Pea Protein: as you might expect, it tastes like dried, ground-up peas. Quite subtle but it certainly has an earthy flavour. I actually find it tastes best, or rather, tastes closest to nothing, when mixed with plain water and sent down the hatch. If added to smoothies, I find it imparts some of its earthy pea flavour which isn't ideal but this can be lessened by leaving it to rest or a good minute or two after an initial blending, then blend again for a few seconds before drinking.

Whey Protein: my preference is generally unflavoured for any protein as I find the artificial sweeteners and flavourings in most to be less than ideal and can leave an unpleasant aftertaste. I actually quite like the taste of unflavoured whey protein anyway, it basically tastes like powdered milk without any sweetness. Unflavoured whey can also be added to smoothies and shakes without imparting much flavour other than giving it a creamy, milky taste which is great.

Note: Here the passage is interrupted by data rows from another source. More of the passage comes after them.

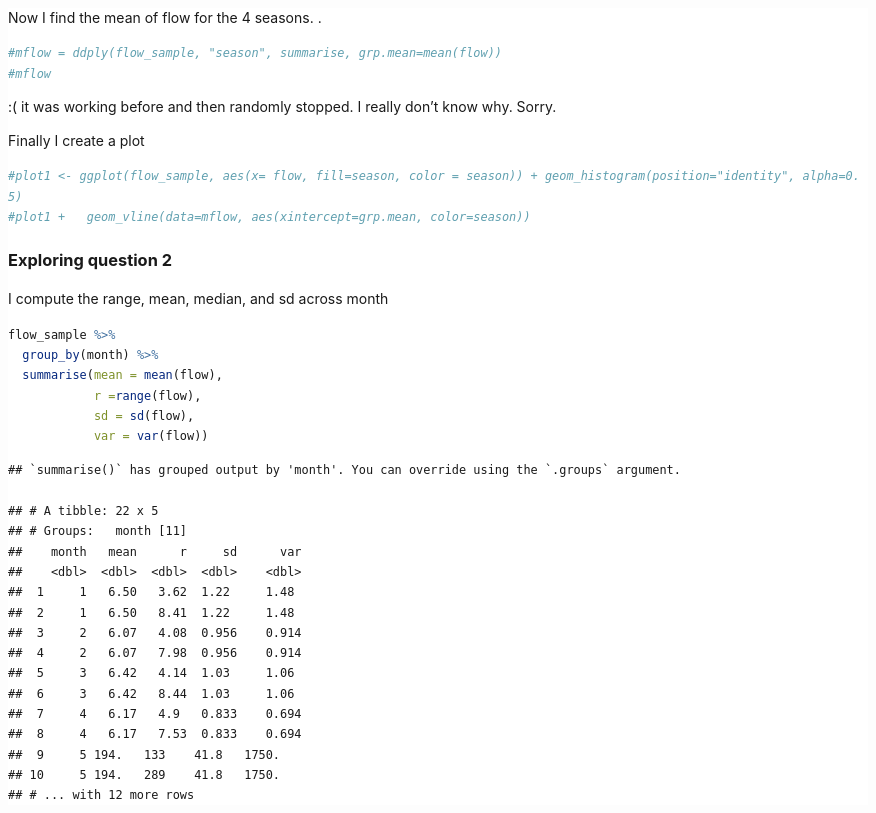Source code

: Now I find the mean of flow for the 4 seasons. .

``` r
#mflow = ddply(flow_sample, "season", summarise, grp.mean=mean(flow))
#mflow
```

:( it was working before and then randomly stopped. I really don’t know
why. Sorry.

Finally I create a plot

``` r
#plot1 <- ggplot(flow_sample, aes(x= flow, fill=season, color = season)) + geom_histogram(position="identity", alpha=0.5)
#plot1 +   geom_vline(data=mflow, aes(xintercept=grp.mean, color=season))
```

### Exploring question 2

I compute the range, mean, median, and sd across month

``` r
flow_sample %>%
  group_by(month) %>%
  summarise(mean = mean(flow), 
            r =range(flow), 
            sd = sd(flow), 
            var = var(flow))
```

    ## `summarise()` has grouped output by 'month'. You can override using the `.groups` argument.

    ## # A tibble: 22 x 5
    ## # Groups:   month [11]
    ##    month   mean      r     sd      var
    ##    <dbl>  <dbl>  <dbl>  <dbl>    <dbl>
    ##  1     1   6.50   3.62  1.22     1.48 
    ##  2     1   6.50   8.41  1.22     1.48 
    ##  3     2   6.07   4.08  0.956    0.914
    ##  4     2   6.07   7.98  0.956    0.914
    ##  5     3   6.42   4.14  1.03     1.06 
    ##  6     3   6.42   8.44  1.03     1.06 
    ##  7     4   6.17   4.9   0.833    0.694
    ##  8     4   6.17   7.53  0.833    0.694
    ##  9     5 194.   133    41.8   1750.   
    ## 10     5 194.   289    41.8   1750.   
    ## # ... with 12 more rows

Pea Protein: Pea protein is a hypoallergenic protein source, making it an excellent option for individuals with dairy, soy, or egg allergies. It is also free from lactose and gluten, making it suitable for those with lactose intolerance or celiac disease.

Whey Protein: Whey protein contains lactose and is derived from milk, which can pose issues for individuals with lactose intolerance or milk allergies. Although there are lactose-free and low-lactose whey protein options available, individuals with severe milk allergies may need to avoid whey protein altogether.

Environmental Impact

Pea Protein: Pea protein is derived from yellow split peas, a sustainable plant source that requires less water and produces fewer greenhouse gas emissions compared to animal-based protein sources like whey protein. Choosing pea protein as a more environmentally friendly option aligns with sustainable dietary practices.

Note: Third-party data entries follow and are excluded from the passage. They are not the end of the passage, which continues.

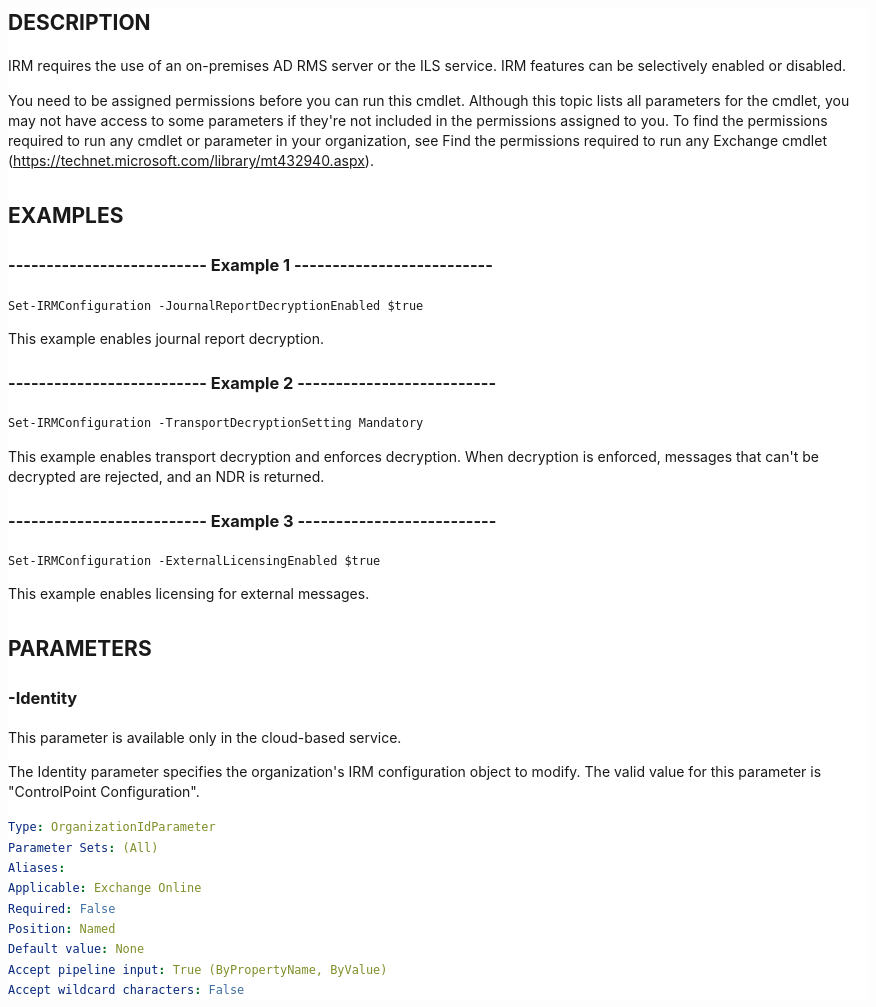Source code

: ## DESCRIPTION
IRM requires the use of an on-premises AD RMS server or the ILS service. IRM features can be selectively enabled or disabled.

You need to be assigned permissions before you can run this cmdlet. Although this topic lists all parameters for the cmdlet, you may not have access to some parameters if they're not included in the permissions assigned to you. To find the permissions required to run any cmdlet or parameter in your organization, see Find the permissions required to run any Exchange cmdlet (https://technet.microsoft.com/library/mt432940.aspx).

## EXAMPLES

### -------------------------- Example 1 --------------------------
```
Set-IRMConfiguration -JournalReportDecryptionEnabled $true
```

This example enables journal report decryption.

### -------------------------- Example 2 --------------------------
```
Set-IRMConfiguration -TransportDecryptionSetting Mandatory
```

This example enables transport decryption and enforces decryption. When decryption is enforced, messages that can't be decrypted are rejected, and an NDR is returned.

### -------------------------- Example 3 --------------------------
```
Set-IRMConfiguration -ExternalLicensingEnabled $true
```

This example enables licensing for external messages.

## PARAMETERS

### -Identity
This parameter is available only in the cloud-based service.

The Identity parameter specifies the organization's IRM configuration object to modify. The valid value for this parameter is "ControlPoint Configuration".

```yaml
Type: OrganizationIdParameter
Parameter Sets: (All)
Aliases:
Applicable: Exchange Online
Required: False
Position: Named
Default value: None
Accept pipeline input: True (ByPropertyName, ByValue)
Accept wildcard characters: False
```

Whey Protein: Whey protein is a byproduct of the cheese-making process, but its production still contributes to environmental concerns, such as water usage and carbon emissions associated with the dairy industry.


Pulsin Pea Protein on

It all depends on where you live. For example, in the UK I find that I can find pea protein cheaper than whey protein whereas in the US or South Africa it may be the other way around. This bundle of 4 x 1kg bags of Pulsin's Pea Protein comes in at a mere £1.10/100g at the time of publishing this article, which is by far cheaper than the whey protein I can find online. The price is actually what made me try out pea protein in the first place but looking at the nutritional benefits and environmental impacts coupled with price, it makes it a pretty good option.

The Final Score

Both pea protein and whey protein have their unique advantages and considerations for muscle building. Pea protein, with its impressive amino acid profile, plant-based origin, allergen-friendly nature, and minimal environmental impact, makes it appealing if you are looking for a vegan or plant-based protein option.

However, whey protein still stands as a benchmark for its complete amino acid profile, rapid absorption, and established efficacy in muscle recovery and growth. Ultimately, the choice between pea protein and whey protein depends on individual dietary preferences, tolerances, and ethical considerations. Consult with a registered dietitian or healthcare professional to determine the best protein supplementation strategy that aligns with your specific goals and needs. I am certainly neither a dietician nor a healthcare professional, simply a provider of information and opinion.

Cheers! 🫛🧀


  1. Babault, N., Païzis, C., Deley, G., Guérin-Deremaux, L., Saniez, M. H., Lefranc-Millot, C., & Allaert, F. A. (2015). Pea proteins oral supplementation promotes muscle thickness gains during resistance training: a double-blind, randomized, placebo-controlled clinical trial vs. whey protein. Journal of the International Society of Sports Nutrition, 12(1), 3.

  2. Gupta, V., Khan, M. I., Arora, S., & Gupta, R. K. (2019). Pea protein isolate: a potential substitute for egg white protein in food products. Journal of Food Science and Technology, 56(10), 4364–4374.